Loudoun Valley was thrown a life-line late in the first half when Robinson was cited for a slash giving the Vikings a man advantage for a minute. The advantage did not yield a goal despite several shots unleashed in Spivey’s direction, the first snared by the Langley netminder followed by several outside attempts that sailed wide of goal.
Teams alternated goals in a third period that was scoreless until its midpoint. Prior to that, both goalies coped well with threatening attacks that required tricky saves. Dylan Zook next used a behind-the-back attempt to sneak one by Spivey from four yards out but the senior’s effort swerved just wide of goal. The Saxons then enjoyed a man advantage on two occasions but went scoreless during each, with one volley hitting the goal frame and a menacing bounce-shot from close range getting corralled by Sharrer.
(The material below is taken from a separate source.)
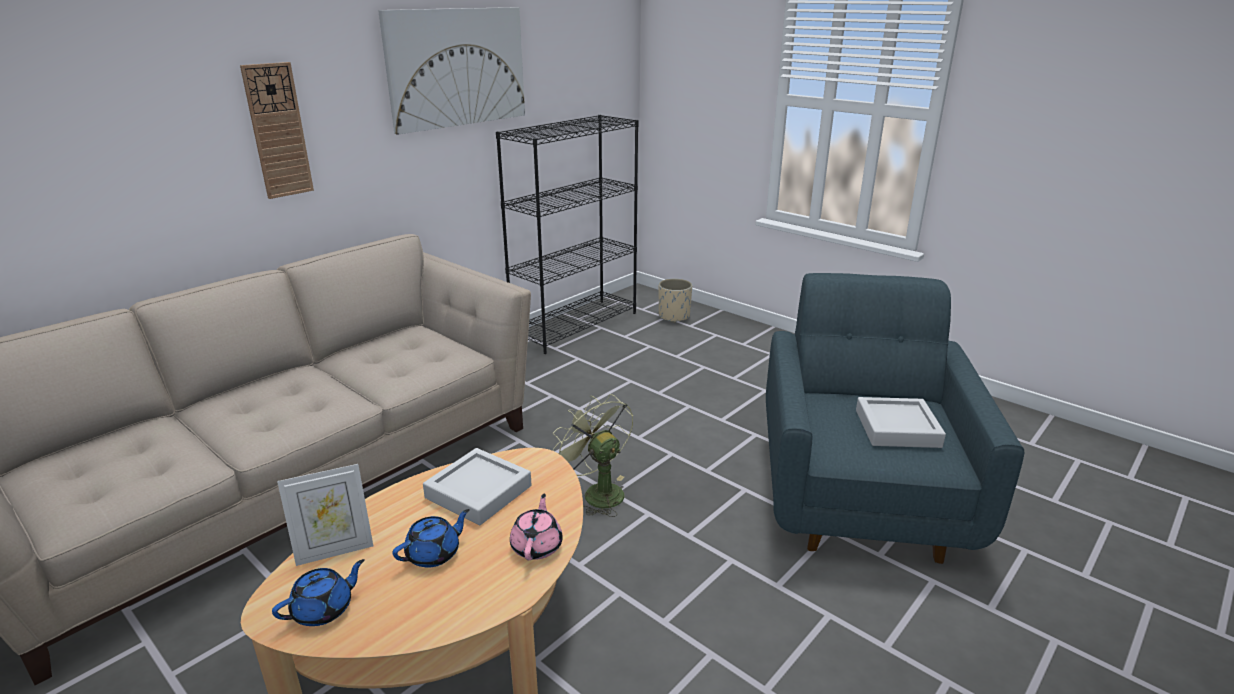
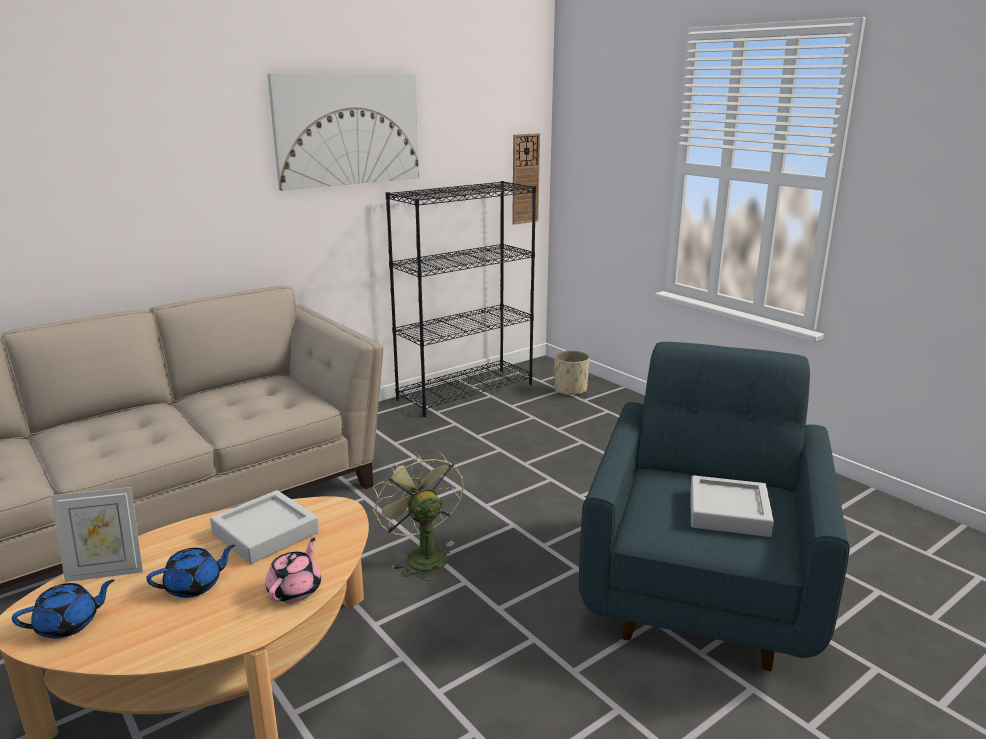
camera: 10 degrees right, 5 degrees down
wall clock [240,62,314,199] -> wall clock moved to [512,133,540,225]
Langley saw its goal margin expand to a commanding five when Lundeen provided a well-timed cut toward net to receive a set-up pass from Clubb and snap in from four yards. The Vikings pulled one back soon after, coming directly from a re-start that had a Saxon in possession at midfield but promptly getting his pocket picked from behind. Rabung delivered the assisting pass for attacker Zook to complete the opportunistic, fast break scoring play.
But back again came Langley, this time with Byrne bulling his way in for the score from close range to record his second of the contest. The Saxon middie attracted a hard check while in his shooting motion that altered delivery in a way that appeared to put Sharrer in weaker position for blocking the shot.
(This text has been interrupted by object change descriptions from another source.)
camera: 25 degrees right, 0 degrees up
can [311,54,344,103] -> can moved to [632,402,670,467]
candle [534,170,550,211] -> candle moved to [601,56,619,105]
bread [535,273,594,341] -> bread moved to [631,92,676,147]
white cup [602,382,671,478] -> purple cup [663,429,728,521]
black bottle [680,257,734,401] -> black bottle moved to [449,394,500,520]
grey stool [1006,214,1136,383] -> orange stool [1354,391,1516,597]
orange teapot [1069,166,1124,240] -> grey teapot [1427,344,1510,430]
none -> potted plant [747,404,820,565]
The Loudoun Valley goalie got the better of Miller about a minute later when the middie triggered a left-hand shot headed for an open corner of the net, which Sharrer somehow managed to cover with his upper body through quick adjustment to the incoming threat. The Viking keeper saved again about a minute later, just before his side was awarded a 60-second extra-man opportunity with a little over a minute remaining in the third period. Rabung flicked in high over Spivey from four yards to convert the man-advantage goal after Daddio had furnished a vital assisting pass.
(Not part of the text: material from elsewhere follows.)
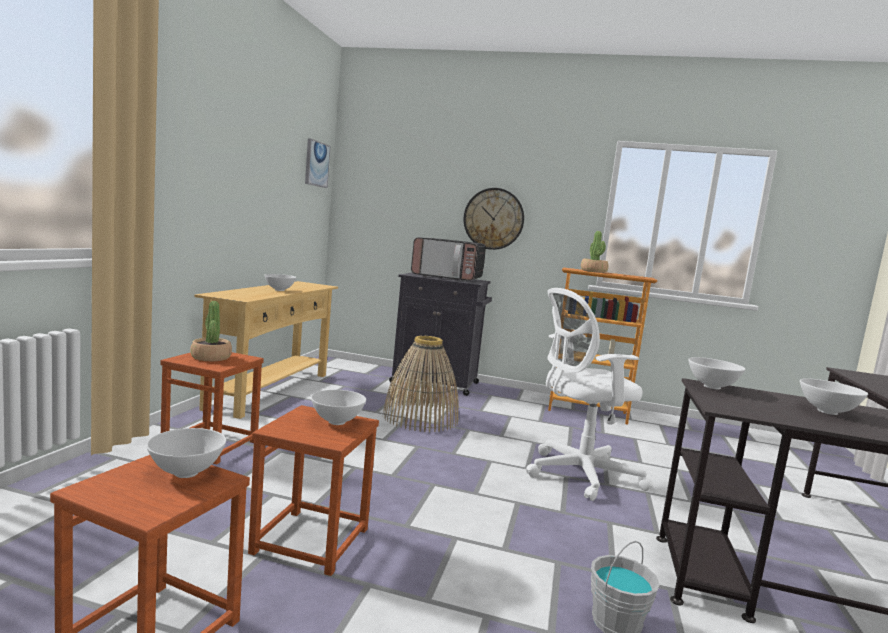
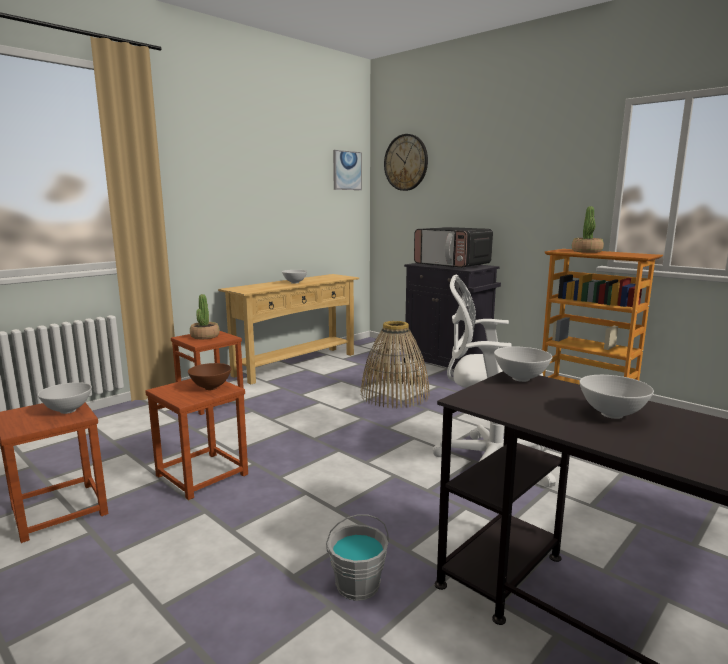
camera: 30 degrees right, 5 degrees up
white bowl [311,390,366,425] -> brown bowl [188,363,231,390]
wall clock [464,188,524,250] -> wall clock moved to [384,134,428,191]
On the sinking side of a 7-3 score-line with the fourth quarter nearing, Loudoun Valley saw its prospects, already fairly fragile, weaken considerably in the last second of the third period when a pair of flags signaled two separate infractions leading to a two-man advantage for Langley. Byrne made the best use of an assist from Saxon sophomore attacker Mikey Adams, at the end of a methodical build-up in the advantage, to fire in for his third of the game and the 8-3 lead for Langley less than 20 seconds into the final frame.
Derek Zook then struck back for his Vikings when the senior defender recognized an unsettled situation allowing him to advance for the unassisted goal from 10 yards. But the Saxons pounced with four and maintained their deadbolt defense — Robinson and Bennett joining senior Kas Semancik and juniors Brenden Dwyer and Connor Curry — to seal the result.
Spivey still had work to do during the late stretch, making a fine save on Bunce when the junior was left unmarked just outside the goal crease, then denying another chance for Swankowski after the All-Met defender generated a nice break from his defensive zone that yielded a scoring bid but no goal. Loudoun Valley did get a fifth goal, an unassisted strike from Radcliffe with less than two seconds remaining in the game. This a consolation for the Viking sophomore that brought reply from Langley that only a state champion can offer when the blare of the final horn signifies the season-long race has finally been won.